D: Mi piace molto il tuo modo di usare la telecamera. Ti concentri sui volti, sui gesti e su una gran quantità di piccoli dettagli. Ritieni che il tuo lavoro come documentarista abbia contribuito in questo o sei un’osservatrice naturale?
Marta Bergman: Penso che queste due cose vadano di pari passo. Volevo comunque ottenere una sensazione fisica ed emozionale molto forte, quindi prima di filmare abbiamo pensato di porre grande attenzione alle mani, ai corpi. Il risultato è quindi parte di decisioni che abbiamo preso e di cui gli attori fanno parte. Abbiamo lavorato sul linguaggio del corpo prima di cominciare. Non volevamo che le cose fossero “spiegate” nel film, non mi piacciono le spiegazioni. Abbiamo cercato invece in quella direzione, la direzione del linguaggio del corpo.
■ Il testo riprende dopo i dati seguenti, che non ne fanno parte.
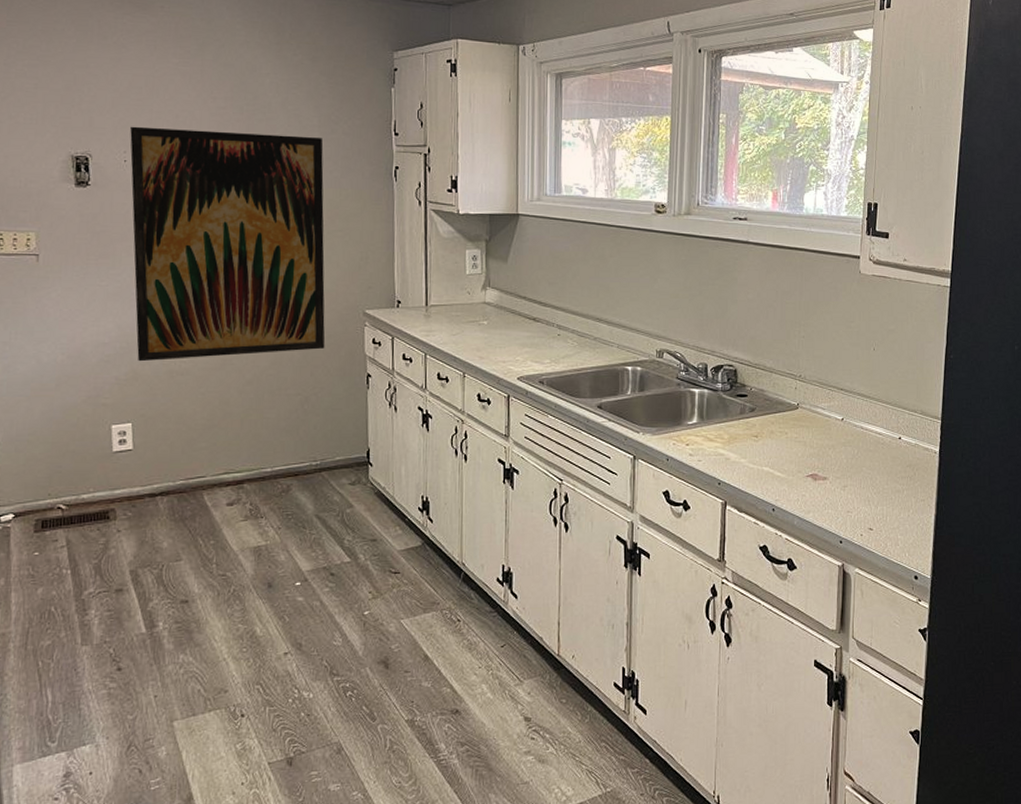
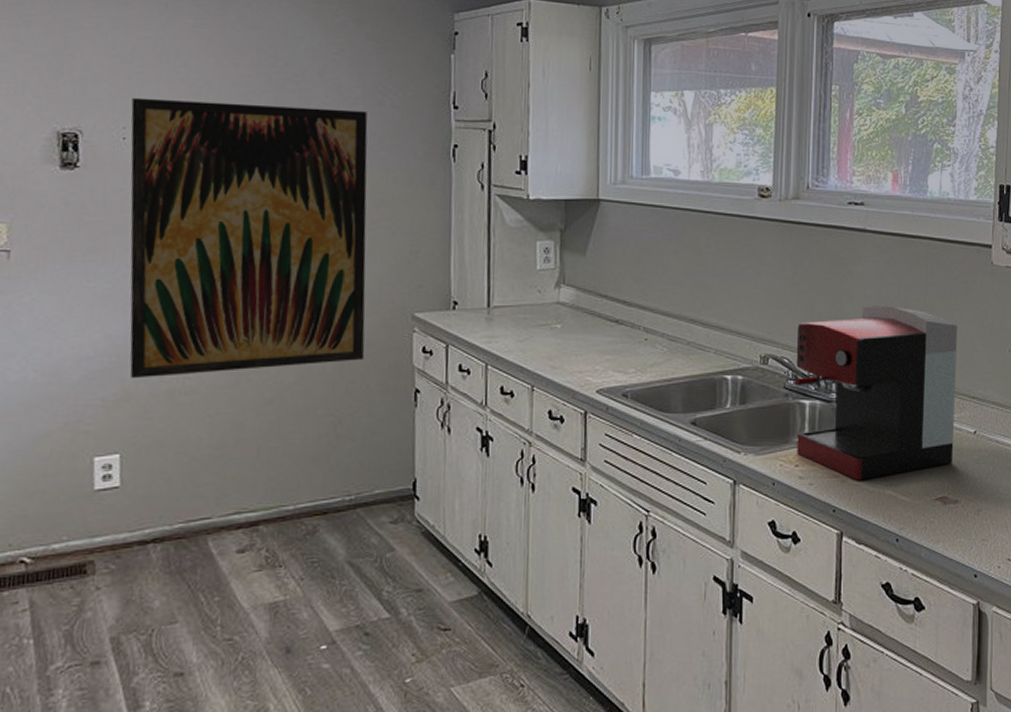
coffee maker: none [686,308,828,459] -> present [794,306,958,481]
D: Parlando di linguaggio del corpo, ho visto che Tom Vermeir, in particolare, ha fatto un lavoro sorprendente, creando un uomo timido e fragile proprio con l’uso del suo corpo. Anche Alina Serban ha una presenza potente sul set. Pensi che lavorerai ancora con loro?
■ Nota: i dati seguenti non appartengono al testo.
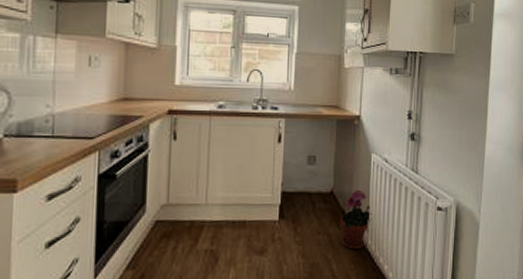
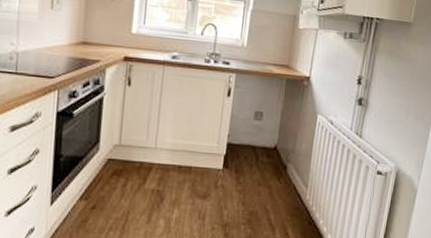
potted plant: present [340,189,372,250] -> none [280,147,312,204]

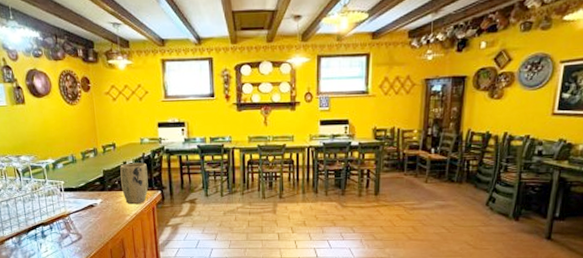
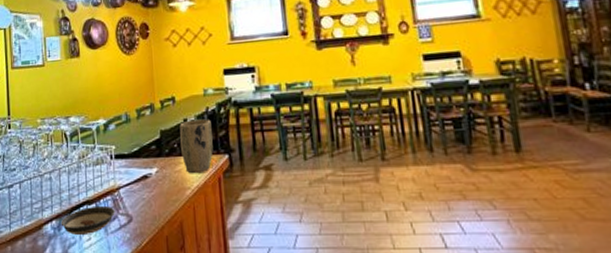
saucer: none [20,226,67,248] -> present [60,205,115,235]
Marta Bergman: Quando ho scritto la sceneggiatura, ho pensato subito a Tom Vermeir, ma lui è stato davvero grande, non pensavo avrebbe fatto un lavoro così prezioso durante le riprese. Quindi con lui penso di sì. Con Alina ancora non lo so perché lei è molto vicina come carattere al personaggio del film, a Pamela. Stiamo parlando di una persona in gamba, intelligente, molto molto brillante. Ma per certi versi già molto vicina al personaggio di Pamela. Tom invece è molto più vicino allo spirito di mimesi cui penso quando immagino un attore. E’ Bruno, ma può essere anche qualcuno molto diverso. Si traforma! Posso davvero immaginarlo e vederlo in molte altre trasformazioni. Quindi penso che lavorerò ancora con Tom. Forse anche con Alina, ma non lo so ancora. Vedremo!